Task to complete
Lines containing the word "month" in the data below: say how many, with no other text.
····················
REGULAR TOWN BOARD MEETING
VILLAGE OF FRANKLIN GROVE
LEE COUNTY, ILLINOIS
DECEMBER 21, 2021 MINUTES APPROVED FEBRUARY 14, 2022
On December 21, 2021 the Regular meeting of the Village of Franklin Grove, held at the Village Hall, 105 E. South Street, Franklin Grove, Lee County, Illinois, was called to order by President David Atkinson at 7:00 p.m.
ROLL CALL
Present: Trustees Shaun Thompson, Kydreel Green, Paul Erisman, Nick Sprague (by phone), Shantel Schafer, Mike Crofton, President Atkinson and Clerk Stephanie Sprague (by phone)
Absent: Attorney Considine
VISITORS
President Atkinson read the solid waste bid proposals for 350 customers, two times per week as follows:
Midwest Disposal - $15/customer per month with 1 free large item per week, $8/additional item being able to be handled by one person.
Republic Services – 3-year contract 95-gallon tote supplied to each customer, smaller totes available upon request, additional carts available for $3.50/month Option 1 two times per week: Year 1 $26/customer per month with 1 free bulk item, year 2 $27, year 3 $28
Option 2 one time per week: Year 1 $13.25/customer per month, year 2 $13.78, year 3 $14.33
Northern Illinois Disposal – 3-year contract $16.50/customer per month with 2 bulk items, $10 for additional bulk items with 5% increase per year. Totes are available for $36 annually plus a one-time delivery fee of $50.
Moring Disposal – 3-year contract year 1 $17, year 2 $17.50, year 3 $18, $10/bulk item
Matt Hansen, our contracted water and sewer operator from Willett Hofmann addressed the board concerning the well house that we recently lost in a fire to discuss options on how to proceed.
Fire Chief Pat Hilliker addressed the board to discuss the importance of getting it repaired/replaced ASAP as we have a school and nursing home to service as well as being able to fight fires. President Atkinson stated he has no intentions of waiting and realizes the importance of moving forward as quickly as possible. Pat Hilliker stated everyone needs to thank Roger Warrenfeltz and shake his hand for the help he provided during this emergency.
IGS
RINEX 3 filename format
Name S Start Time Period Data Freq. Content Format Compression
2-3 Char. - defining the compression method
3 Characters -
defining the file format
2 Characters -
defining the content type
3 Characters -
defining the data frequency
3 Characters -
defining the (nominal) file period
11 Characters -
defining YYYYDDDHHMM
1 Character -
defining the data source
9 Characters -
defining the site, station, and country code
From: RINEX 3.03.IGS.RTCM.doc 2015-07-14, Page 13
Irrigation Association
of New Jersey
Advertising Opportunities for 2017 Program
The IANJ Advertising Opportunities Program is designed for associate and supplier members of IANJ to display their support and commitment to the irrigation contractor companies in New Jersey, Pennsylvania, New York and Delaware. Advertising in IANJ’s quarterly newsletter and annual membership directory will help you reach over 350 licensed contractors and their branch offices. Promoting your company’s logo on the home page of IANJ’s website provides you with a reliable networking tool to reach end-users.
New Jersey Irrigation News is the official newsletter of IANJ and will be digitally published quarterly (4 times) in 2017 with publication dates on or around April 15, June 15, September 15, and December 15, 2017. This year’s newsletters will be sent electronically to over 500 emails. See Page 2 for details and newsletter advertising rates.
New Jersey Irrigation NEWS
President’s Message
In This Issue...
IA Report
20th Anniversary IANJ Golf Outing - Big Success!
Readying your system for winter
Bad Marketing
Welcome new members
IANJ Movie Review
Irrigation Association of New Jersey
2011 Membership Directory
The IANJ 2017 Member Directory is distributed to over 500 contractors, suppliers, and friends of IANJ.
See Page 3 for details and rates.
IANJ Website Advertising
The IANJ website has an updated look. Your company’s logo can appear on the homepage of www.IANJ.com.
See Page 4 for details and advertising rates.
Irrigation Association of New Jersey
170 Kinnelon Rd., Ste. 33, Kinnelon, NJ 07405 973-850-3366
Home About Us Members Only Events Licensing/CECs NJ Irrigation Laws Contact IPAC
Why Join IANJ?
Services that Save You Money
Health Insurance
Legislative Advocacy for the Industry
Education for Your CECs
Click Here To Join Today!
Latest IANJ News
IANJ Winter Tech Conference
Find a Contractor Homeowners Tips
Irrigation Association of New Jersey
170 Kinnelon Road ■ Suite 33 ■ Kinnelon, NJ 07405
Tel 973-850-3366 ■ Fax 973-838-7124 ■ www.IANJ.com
····················
Solution to the exercise
4